Unfortunately, it didn't work out so well as a journal entry. Often I'd just totally forget to log what happened for a few hours, leaving weird gaps and mysterious inconsistencies in my accounting of time. Once I just fell asleep for 6 hours. Worse, most of the notes I kept were really trifling little blobs; they aren't interesting to anyone who isn't working on the project. After a while, I started just interjecting stupid thoughts and observations, and it became a mass of jumbled idiocy that was neither fun nor informative to read.
So I chucked it out. There really wasn't much use to it, and it wasn't worth the time.

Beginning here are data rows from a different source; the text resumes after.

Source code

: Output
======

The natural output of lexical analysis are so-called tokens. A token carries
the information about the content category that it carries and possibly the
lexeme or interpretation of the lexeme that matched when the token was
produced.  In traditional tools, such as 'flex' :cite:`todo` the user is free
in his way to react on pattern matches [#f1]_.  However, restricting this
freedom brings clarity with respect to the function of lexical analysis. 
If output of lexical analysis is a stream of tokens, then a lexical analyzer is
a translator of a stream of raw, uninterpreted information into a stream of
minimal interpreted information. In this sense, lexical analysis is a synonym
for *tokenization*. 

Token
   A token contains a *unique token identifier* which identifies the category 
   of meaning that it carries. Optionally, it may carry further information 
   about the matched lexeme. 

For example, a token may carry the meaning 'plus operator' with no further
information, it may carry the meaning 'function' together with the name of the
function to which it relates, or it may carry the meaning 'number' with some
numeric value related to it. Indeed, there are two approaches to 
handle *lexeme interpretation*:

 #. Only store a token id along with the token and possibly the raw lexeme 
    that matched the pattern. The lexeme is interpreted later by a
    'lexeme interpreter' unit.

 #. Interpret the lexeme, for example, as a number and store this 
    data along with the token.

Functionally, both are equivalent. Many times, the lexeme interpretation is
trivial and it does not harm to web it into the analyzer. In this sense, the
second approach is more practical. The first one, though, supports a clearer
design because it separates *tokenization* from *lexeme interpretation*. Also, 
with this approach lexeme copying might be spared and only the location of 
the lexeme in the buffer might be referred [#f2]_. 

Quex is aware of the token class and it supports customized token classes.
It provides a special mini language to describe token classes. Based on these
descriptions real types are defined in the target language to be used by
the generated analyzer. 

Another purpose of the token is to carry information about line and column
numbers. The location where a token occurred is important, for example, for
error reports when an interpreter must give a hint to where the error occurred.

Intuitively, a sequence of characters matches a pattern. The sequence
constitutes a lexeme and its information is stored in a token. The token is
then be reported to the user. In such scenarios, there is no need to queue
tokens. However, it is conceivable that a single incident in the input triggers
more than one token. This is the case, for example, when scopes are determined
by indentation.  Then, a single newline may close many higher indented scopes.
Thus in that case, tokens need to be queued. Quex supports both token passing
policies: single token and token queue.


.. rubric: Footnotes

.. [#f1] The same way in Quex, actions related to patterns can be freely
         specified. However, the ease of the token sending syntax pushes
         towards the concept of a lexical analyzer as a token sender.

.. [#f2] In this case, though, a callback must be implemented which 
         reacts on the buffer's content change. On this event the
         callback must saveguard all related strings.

That's not what I find interesting, though. One curious side-effect was how it affected my work patterns. I started to see little web-surfing breaks as massive chunks of time, rather than just vague "oh, look, it's getting dark out and I still haven't done any work." Quantifying the amount of time I spent working and goofing off really made me feel like an idiot for slacking around too much, so I ended up doing a lot more work instead.
That much wasn't too surprising - time logging is a well-known technique for time management. What was really different was the way my thought process was affected. In taking notes on what I was doing, I had to justify aloud some of my design decisions. Now these decisions are all made with discussion and agreement from the rest of the team, so they're by no means arbitrary and off-the-cuff things. Yet, when I started trying to explain them in a way that would make sense to an outsider, I started seeing all kinds of new opportunities to make even better decisions.
Discussing and verbalizing design decisions is not a surprising new technique, either; I've been doing it for years. It's part of why team programming (and micro-scale practices like pair programming) is such an effective tool when used correctly. It's a sort of extra mind to make sure that everything is sane and sensible.
So often, though, that extra mind is an insider, and if one insider is prone to make some oversight or bad decision, another insider is just as vulnerable. We all get so involved in the system that we can't see beyond it, and at some points, even peer-review won't catch the really deep, subtle, and subconscious assumptions that give designs the most trouble.
When I get into a system, learn it, and start to develop a zone-sense for it, I get a sort of holistic, top-down feel for how it all works. I have an intuitive feel for what will happen if I poke the system in certain ways, and that by and large is how I do design. For the most part, this works great; but the danger is that one can get too accustomed to that sense. One might know how the system works now, but when doing refactoring and redesign, that is not enough information. You have to know what else could be. A redesign requires you to step outside the system, look at all of the truly available options, and consider them objectively. Getting stuck in a rut of "how it already works" can be deadly.
So, the next time you go to adjust a design, develop multiple personalities. Create an imaginary friend that has never touched your system before, knows nothing about the design, and maybe even isn't a programmer/designer. Then justify everything you do to this imaginary friend. Avoid the temptation to make excuses and empty rationalizations; really sell this guy on what you're doing, and why it's the best possible choice.